(Exercise directions): The material below holds the lines to copy: from the one with "Figure 2. 13" up to and including the one with "TABLE 6 Audit". Copy them exactly and skip the pictures.

(Supplied information):
********
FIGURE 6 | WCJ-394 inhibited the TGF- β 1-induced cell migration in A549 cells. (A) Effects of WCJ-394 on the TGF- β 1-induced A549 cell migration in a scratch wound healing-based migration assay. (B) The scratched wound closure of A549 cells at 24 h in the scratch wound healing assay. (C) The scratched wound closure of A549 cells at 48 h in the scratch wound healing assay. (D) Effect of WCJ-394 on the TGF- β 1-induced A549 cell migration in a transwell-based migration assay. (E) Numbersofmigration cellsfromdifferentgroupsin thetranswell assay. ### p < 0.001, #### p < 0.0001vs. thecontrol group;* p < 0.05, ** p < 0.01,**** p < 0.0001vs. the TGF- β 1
********
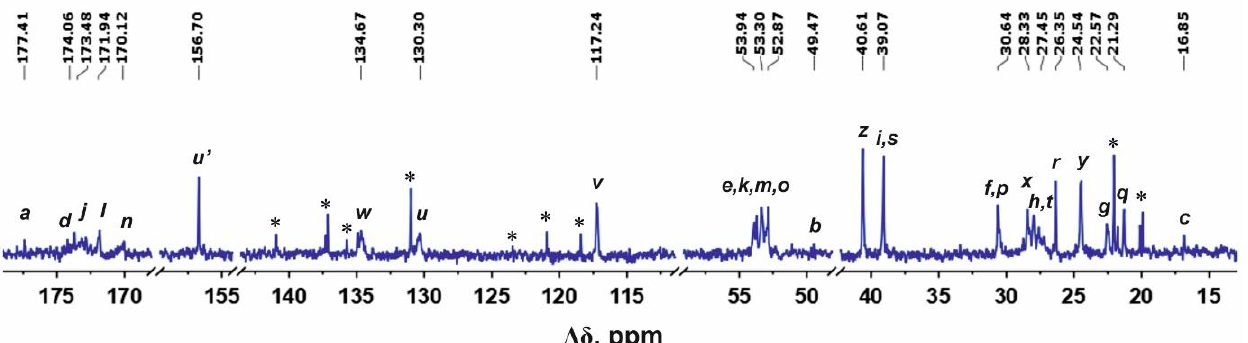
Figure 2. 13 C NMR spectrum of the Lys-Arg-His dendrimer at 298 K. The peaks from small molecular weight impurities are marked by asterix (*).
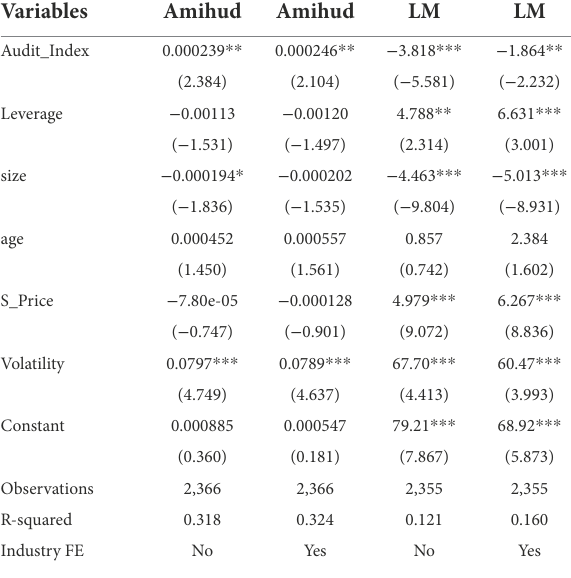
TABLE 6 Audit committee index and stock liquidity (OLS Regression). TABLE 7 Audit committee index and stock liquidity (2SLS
********
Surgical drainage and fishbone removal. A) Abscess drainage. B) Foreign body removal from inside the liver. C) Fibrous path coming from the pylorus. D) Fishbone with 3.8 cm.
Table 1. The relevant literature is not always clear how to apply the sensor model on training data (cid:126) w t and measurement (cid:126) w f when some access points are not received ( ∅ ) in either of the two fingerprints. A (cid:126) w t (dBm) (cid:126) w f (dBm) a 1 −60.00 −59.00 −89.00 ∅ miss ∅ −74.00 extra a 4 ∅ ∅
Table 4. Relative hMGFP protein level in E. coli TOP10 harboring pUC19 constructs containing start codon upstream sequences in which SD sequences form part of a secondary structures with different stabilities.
********
(Response to the task):
Figure 2. 13 C NMR spectrum of the Lys-Arg-His dendrimer at 298 K. The peaks from small molecular weight impurities are marked by asterix (*).
TABLE 6 Audit committee index and stock liquidity (OLS Regression). TABLE 7 Audit committee index and stock liquidity (2SLS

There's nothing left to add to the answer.